I have a new piece out for the Foundation for Economic Education on flying cars.
The first half of the piece is a redux of the Where’s my Flying Car thesis: Flying cars were technologically and economically possible
Many outright dismiss the idea of flying cars as impossible science fiction, but small, private, point-to-point aircraft are technologically possible and have been for nearly 100 years. Here is one prototype, the 1935 Pitcairn Autogiro, making a near-vertical landing on the National Mall while surrounded by a crowd and then driving to the Bureau of Air Commerce down the street. The fundamental physics and engineering of flying cars was not a constraint in the early 20th century, and it certainly isn’t now, as demonstrated by electric vertical-takeoff-and-landing (VTOL) aircraft like those made by Beta or Joby.
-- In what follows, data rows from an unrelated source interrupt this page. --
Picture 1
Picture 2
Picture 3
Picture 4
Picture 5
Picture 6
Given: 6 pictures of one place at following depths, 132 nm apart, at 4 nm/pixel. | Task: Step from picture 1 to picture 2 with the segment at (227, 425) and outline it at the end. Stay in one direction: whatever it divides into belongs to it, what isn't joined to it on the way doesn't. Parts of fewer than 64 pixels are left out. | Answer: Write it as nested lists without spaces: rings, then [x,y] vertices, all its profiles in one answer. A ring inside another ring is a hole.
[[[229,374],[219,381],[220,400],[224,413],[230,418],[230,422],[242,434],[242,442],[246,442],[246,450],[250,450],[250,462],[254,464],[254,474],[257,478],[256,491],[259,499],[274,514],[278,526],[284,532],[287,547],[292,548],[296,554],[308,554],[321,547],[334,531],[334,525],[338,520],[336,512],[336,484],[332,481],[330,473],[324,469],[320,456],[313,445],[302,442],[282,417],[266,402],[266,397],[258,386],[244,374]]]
A working prototype is one thing, but the economic constraints are tougher. Carl Benz invented the first recognizable car in 1885, but its impact was relatively small until Ford started mass-manufacturing the Model T 40 years later. Here too, the flying car could have succeeded. The manufacturing of planes was on an exponential curve upwards starting in the ’40s through to the late ’70s, similar to the path that automobile manufacturing had taken 20 years earlier. In 1979, 18,000 general aviation aircraft were shipped, up from under 4,000 in 1950. A Ford Motors feasibility study of the market potential of Moulton Taylor’s Aerocar—one of the first practical flying cars—estimated likely production and sales of 25,000 units a year. A base model Cessna in 1980 cost about $20,000. If that nominal price had tracked overall inflation, it would be around $80,000 today. The supply-side economics of flying cars were surmountable and were on a clear path towards affordable mass-manufacturing.
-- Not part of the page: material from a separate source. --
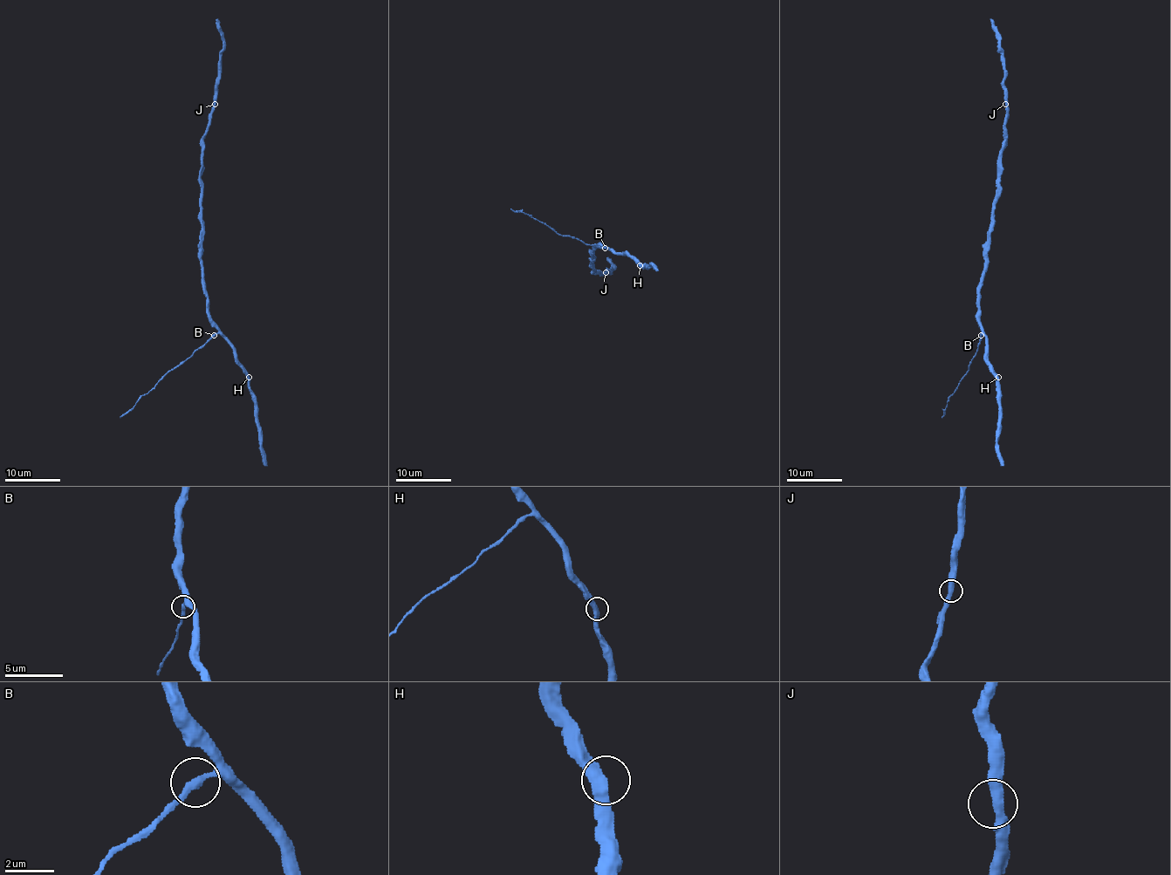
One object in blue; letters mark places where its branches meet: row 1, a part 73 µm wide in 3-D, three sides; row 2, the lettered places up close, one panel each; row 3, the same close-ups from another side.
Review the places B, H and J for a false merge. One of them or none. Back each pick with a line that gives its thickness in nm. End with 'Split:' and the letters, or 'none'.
Split: none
Despite all this, flying cars never materialized the rest of the general aviation industry cratered and never recovered.
The second half of the piece is a new theory for why this happened. Sure, the FAA has an incredibly long list of burdensome rules that do slow down the industry, but the list of burdensome regulations on cars is even longer! None of these regulations can explain a modern rate of production that’s 30 times lower than what it was in the ’70s.
Instead, it’s about the ordering of enforcement of these laws.
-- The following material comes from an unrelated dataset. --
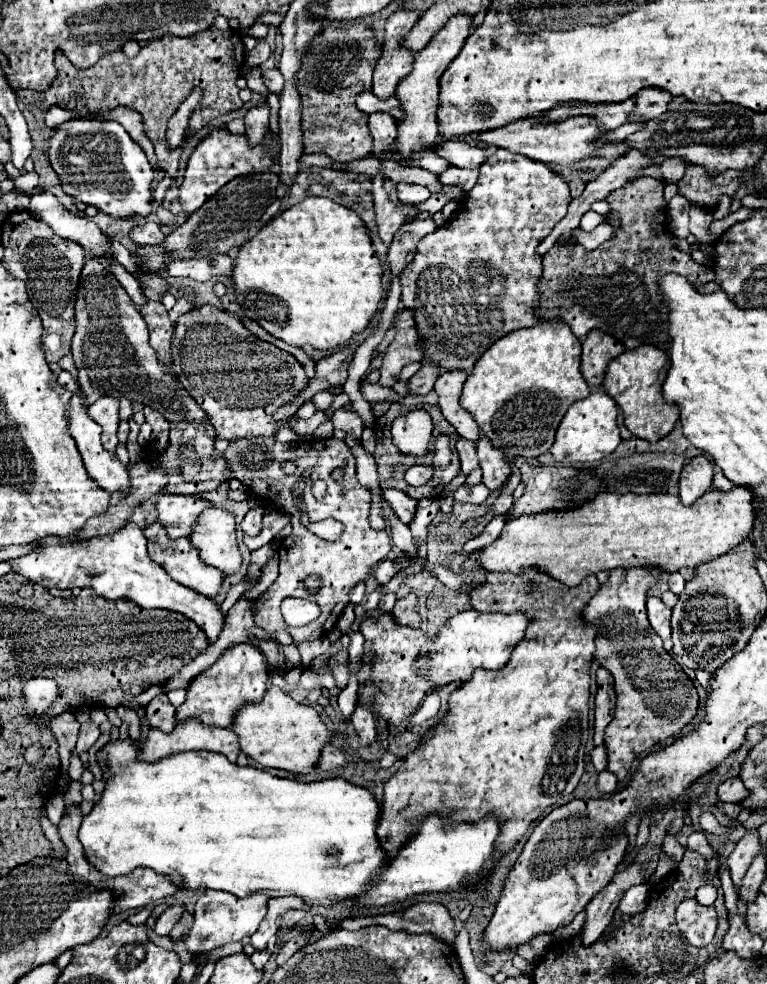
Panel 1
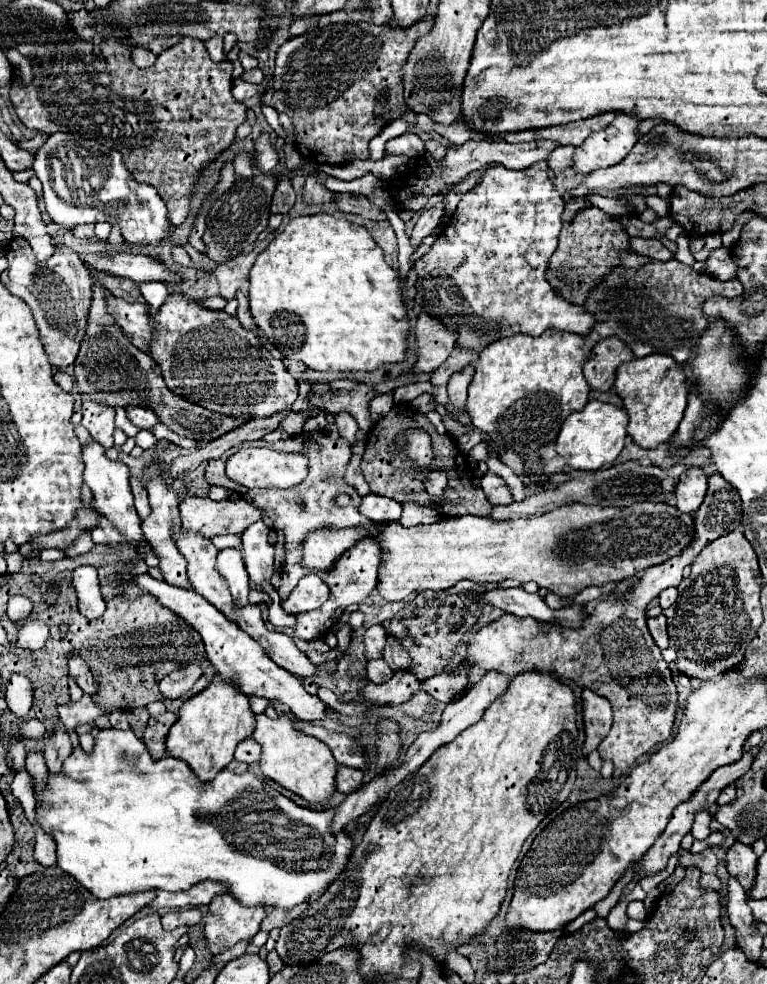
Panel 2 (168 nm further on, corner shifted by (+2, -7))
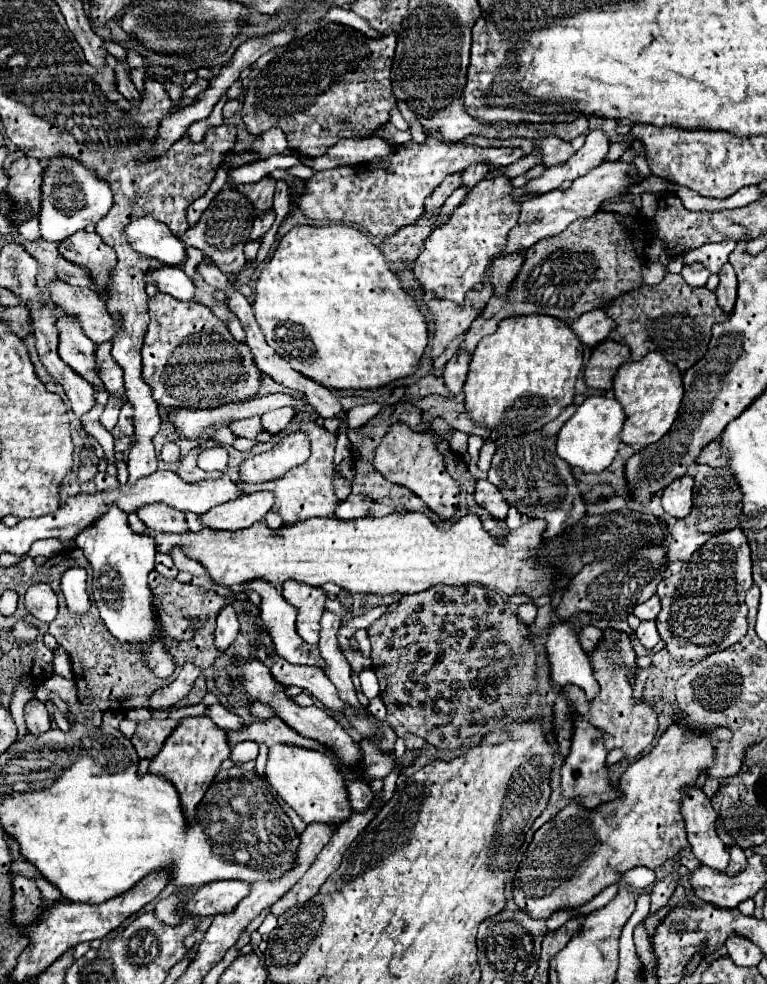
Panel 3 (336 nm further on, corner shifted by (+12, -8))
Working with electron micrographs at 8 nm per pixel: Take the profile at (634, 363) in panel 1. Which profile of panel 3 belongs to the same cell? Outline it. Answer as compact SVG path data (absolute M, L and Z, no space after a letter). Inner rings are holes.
M650 352L638 362L626 362L614 376L614 398L626 412L620 438L630 446L648 446L658 442L672 426L682 402L682 372L664 360L660 352Z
The Department of Transportation (DOT) sets strict safety requirements for cars, but manufacturers are allowed to release new designs without first getting the DOT to sign off that all the requirements have been satisfied. The law is enforced ex post, and the government will impose recalls and fines when manufacturers fail to follow the law.
The FAA, by contrast, enforces all of its safety rules ex ante. Before aircraft manufacturers can do anything with a design, they have to get the FAA’s signoff, which can take more than a decade. This regulatory approach also makes the FAA far more risk-averse, since any problems with an aircraft after release are blamed on the FAA’s failure to catch them. With ex post enforcement, the companies that failed to follow the law would be blamed, and the FAA rewarded, for enforcing recall.
This subtle difference in the ordering of legal enforcement is the major cause of the stagnation of aircraft design and manufacturing.
Not only does pre-market approval add decades to development timelines, it also shifts blame onto the FAA. If a new design gets through with problems, it's the FAA's fault for not catching them in their review process.
Contrast that with cars, where the regulations are enforced post-market with recalls and fines. Here, the manufacturers are blamed for poor products and the DOT is rewarded for enforcing consumer protecting rules.
This importance of ordering generalized beyond the FAA. Much of the FDA’s problems, for example, could be solved by switching to more post-market surveillance rather than pre-market approval. This also means that we can accelerate innovation in these highly regulated areas without weakening any of the safety standards, just change how they are enforced!
Maxwell—I’m an airline pilot that came up in the general aviation private sector in the 1970’s and 80’s. I agree with your conclusions but some of the facts you cite are incorrect. I’d be happy to talk to you about this.
Not to mention planning & construction, energy & nuclear etc!